[BEGIN]

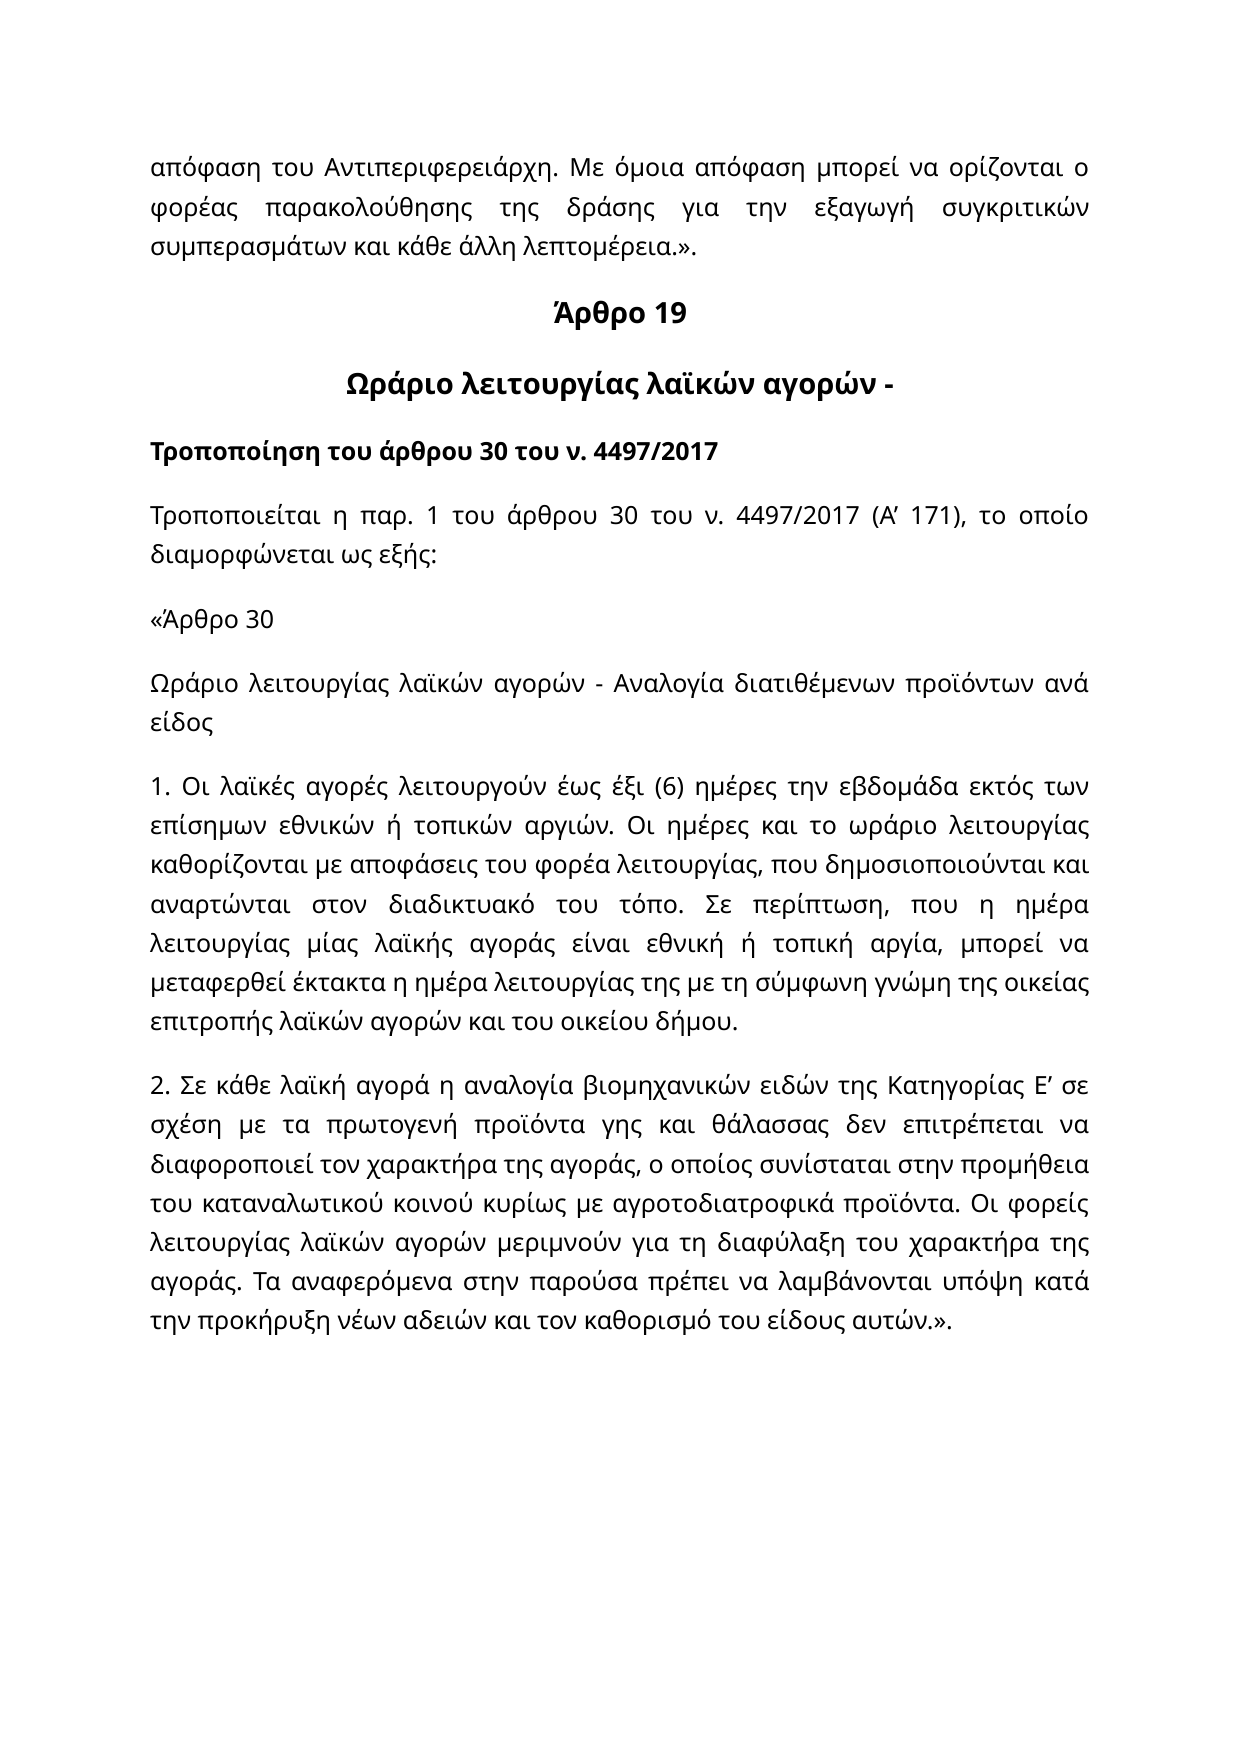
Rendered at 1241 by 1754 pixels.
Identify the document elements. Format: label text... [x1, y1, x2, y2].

text 2. Σε κάθε λαϊκή αγορά η αναλογία βιομηχανικών ειδών της Κατηγορίας Ε’ σε σχέση με τα πρωτογενή προϊόντα γης και θάλασσας δεν επιτρέπεται να διαφοροποιεί τον χαρακτήρα της αγοράς, ο οποίος συνίσταται στην προμήθεια του καταναλωτικού κοινού κυρίως με αγροτοδιατροφικά προϊόντα. Οι φορείς λειτουργίας λαϊκών αγορών μεριμνούν για τη διαφύλαξη του χαρακτήρα της αγοράς. Τα αναφερόμενα στην παρούσα πρέπει να λαμβάνονται υπόψη κατά την προκήρυξη νέων αδειών και τον καθορισμό του είδους αυτών.». [150, 1068, 1090, 1337]
subtitle Ωράριο λειτουργίας λαϊκών αγορών - [150, 363, 1090, 403]
text 1. Οι λαϊκές αγορές λειτουργούν έως έξι (6) ημέρες την εβδομάδα εκτός των επίσημων εθνικών ή τοπικών αργιών. Οι ημέρες και το ωράριο λειτουργίας καθορίζονται με αποφάσεις του φορέα λειτουργίας, που δημοσιοποιούνται και αναρτώνται στον διαδικτυακό του τόπο. Σε περίπτωση, που η ημέρα λειτουργίας μίας λαϊκής αγοράς είναι εθνική ή τοπική αργία, μπορεί να μεταφερθεί έκτακτα η ημέρα λειτουργίας της με τη σύμφωνη γνώμη της οικείας επιτροπής λαϊκών αγορών και του οικείου δήμου. [150, 769, 1090, 1038]
text Ωράριο λειτουργίας λαϊκών αγορών - Αναλογία διατιθέμενων προϊόντων ανά είδος [150, 665, 1090, 739]
text απόφαση του Αντιπεριφερειάρχη. Με όμοια απόφαση μπορεί να ορίζονται ο φορέας παρακολούθησης της δράσης για την εξαγωγή συγκριτικών συμπερασμάτων και κάθε άλλη λεπτομέρεια.». [150, 150, 1090, 262]
text «Άρθρο 30 [150, 601, 1090, 635]
text Τροποποίηση του άρθρου 30 του ν. 4497/2017 [150, 434, 1090, 468]
subtitle Άρθρο 19 [150, 292, 1090, 332]
text Τροποποιείται η παρ. 1 του άρθρου 30 του ν. 4497/2017 (Α’ 171), το οποίο διαμορφώνεται ως εξής: [150, 498, 1090, 571]
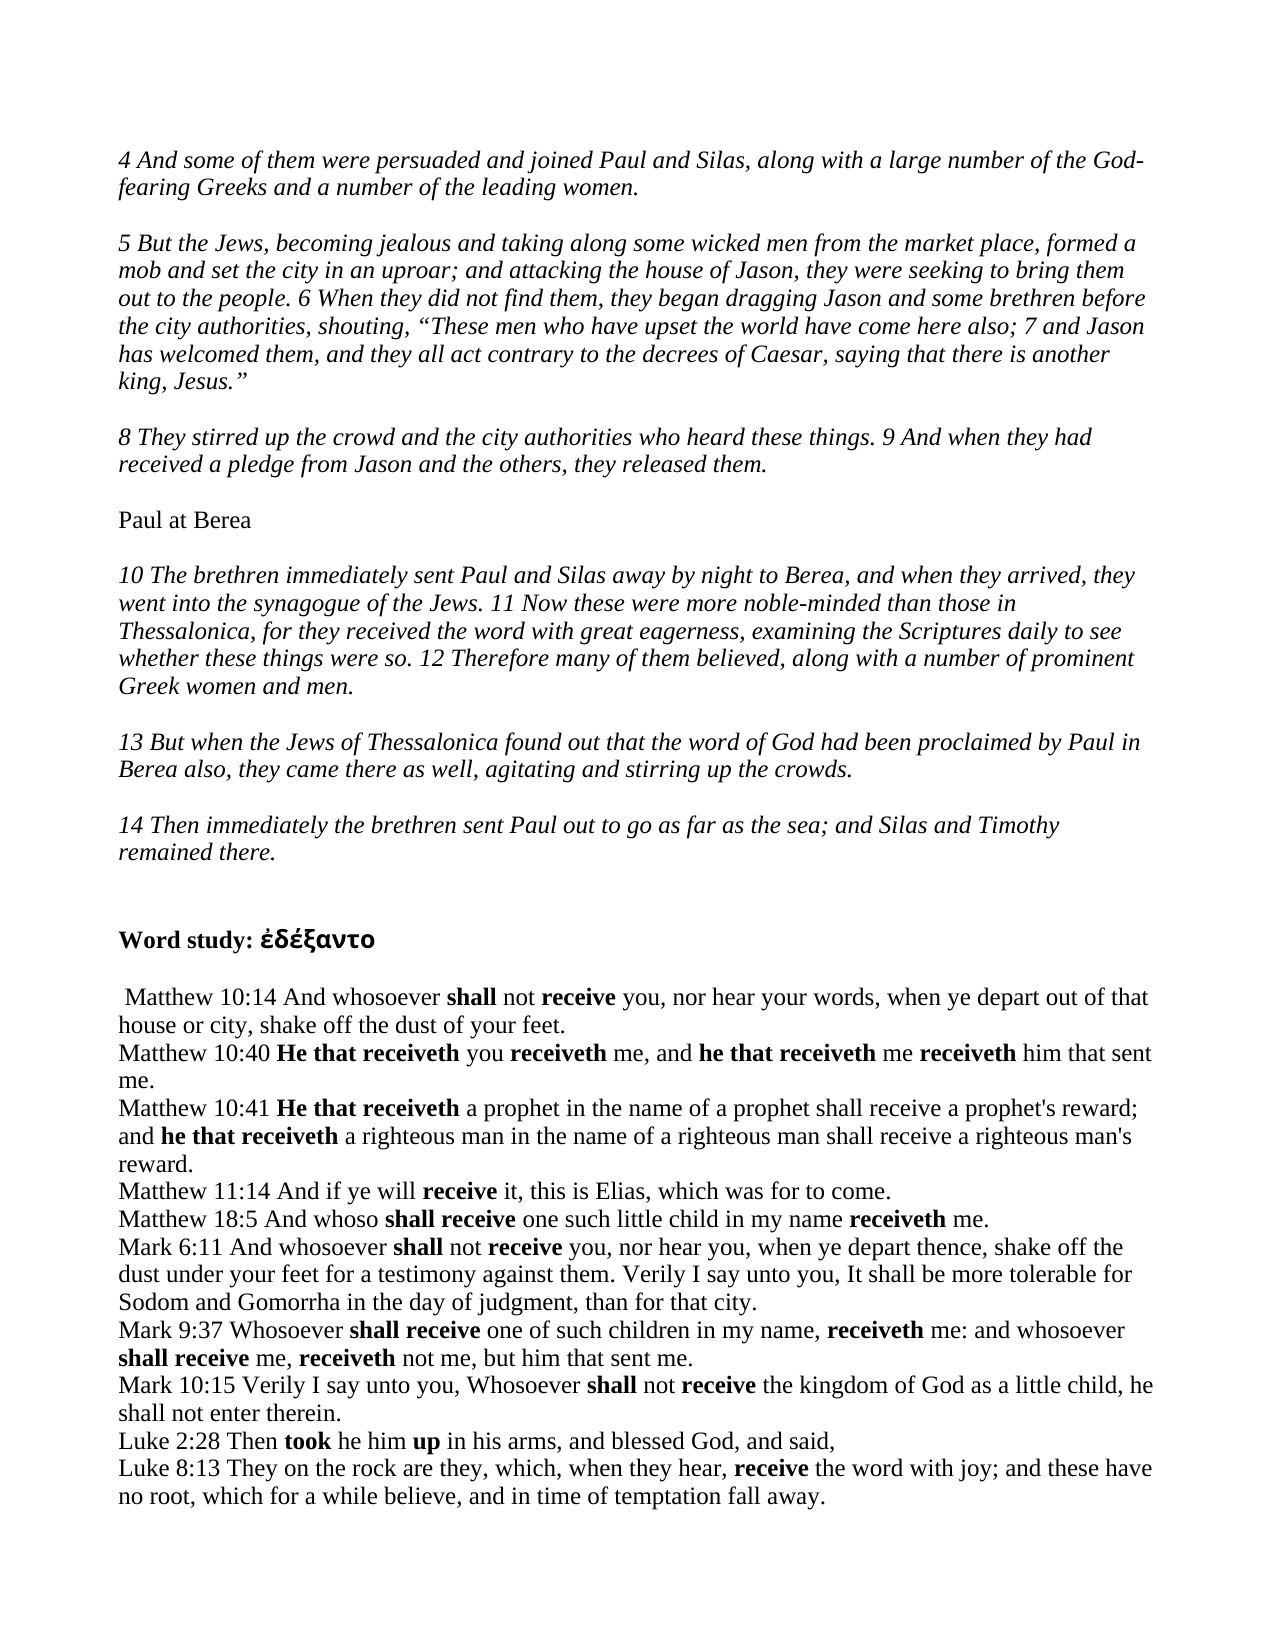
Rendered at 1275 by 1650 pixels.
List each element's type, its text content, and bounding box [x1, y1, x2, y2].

text Word study: ἐδέξαντο [118, 922, 1157, 956]
text Mark 6:11 And whosoever shall not receive you, nor hear you, when ye depart thence, shake off the dust under your feet for a testimony against them. Verily I say unto you, It shall be more tolerable for Sodom and Gomorrha in the day of judgment, than for that city. [118, 1233, 1157, 1316]
text 5 But the Jews, becoming jealous and taking along some wicked men from the market place, formed a mob and set the city in an uproar; and attacking the house of Jason, they were seeking to bring them out to the people. 6 When they did not find them, they began dragging Jason and some brethren before the city authorities, shouting, “These men who have upset the world have come here also; 7 and Jason has welcomed them, and they all act contrary to the decrees of Caesar, saying that there is another king, Jesus.” [118, 229, 1157, 395]
text 8 They stirred up the crowd and the city authorities who heard these things. 9 And when they had received a pledge from Jason and the others, they released them. [118, 423, 1157, 478]
text Matthew 10:41 He that receiveth a prophet in the name of a prophet shall receive a prophet's reward; and he that receiveth a righteous man in the name of a righteous man shall receive a righteous man's reward. [118, 1094, 1157, 1177]
text Mark 9:37 Whosoever shall receive one of such children in my name, receiveth me: and whosoever shall receive me, receiveth not me, but him that sent me. [118, 1316, 1157, 1371]
text Matthew 10:14 And whosoever shall not receive you, nor hear your words, when ye depart out of that house or city, shake off the dust of your feet. [118, 983, 1157, 1039]
text 10 The brethren immediately sent Paul and Silas away by night to Berea, and when they arrived, they went into the synagogue of the Jews. 11 Now these were more noble-minded than those in Thessalonica, for they received the word with great eagerness, examining the Scriptures daily to see whether these things were so. 12 Therefore many of them believed, along with a number of prominent Greek women and men. [118, 561, 1157, 700]
text Matthew 10:40 He that receiveth you receiveth me, and he that receiveth me receiveth him that sent me. [118, 1039, 1157, 1094]
text Matthew 18:5 And whoso shall receive one such little child in my name receiveth me. [118, 1205, 1157, 1233]
text Paul at Berea [118, 506, 1157, 534]
text 14 Then immediately the brethren sent Paul out to go as far as the sea; and Silas and Timothy remained there. [118, 811, 1157, 866]
text Luke 8:13 They on the rock are they, which, when they hear, receive the word with joy; and these have no root, which for a while believe, and in time of temptation fall away. [118, 1454, 1157, 1510]
text Matthew 11:14 And if ye will receive it, this is Elias, which was for to come. [118, 1177, 1157, 1205]
text Luke 2:28 Then took he him up in his arms, and blessed God, and said, [118, 1427, 1157, 1454]
text 4 And some of them were persuaded and joined Paul and Silas, along with a large number of the God-fearing Greeks and a number of the leading women. [118, 146, 1157, 201]
text 13 But when the Jews of Thessalonica found out that the word of God had been proclaimed by Paul in Berea also, they came there as well, agitating and stirring up the crowds. [118, 728, 1157, 783]
text Mark 10:15 Verily I say unto you, Whosoever shall not receive the kingdom of God as a little child, he shall not enter therein. [118, 1371, 1157, 1427]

[END]

Repeat everything from the line that contains "Rendered at 1275 by 1650 pixels." down to the line that contains "List each element's", keeping each line exactly as it appears.

[THE SOLUTION]
Rendered at 1275 by 1650 pixels.
List each element's type, its text content, and bounding box [x1, y1, x2, y2].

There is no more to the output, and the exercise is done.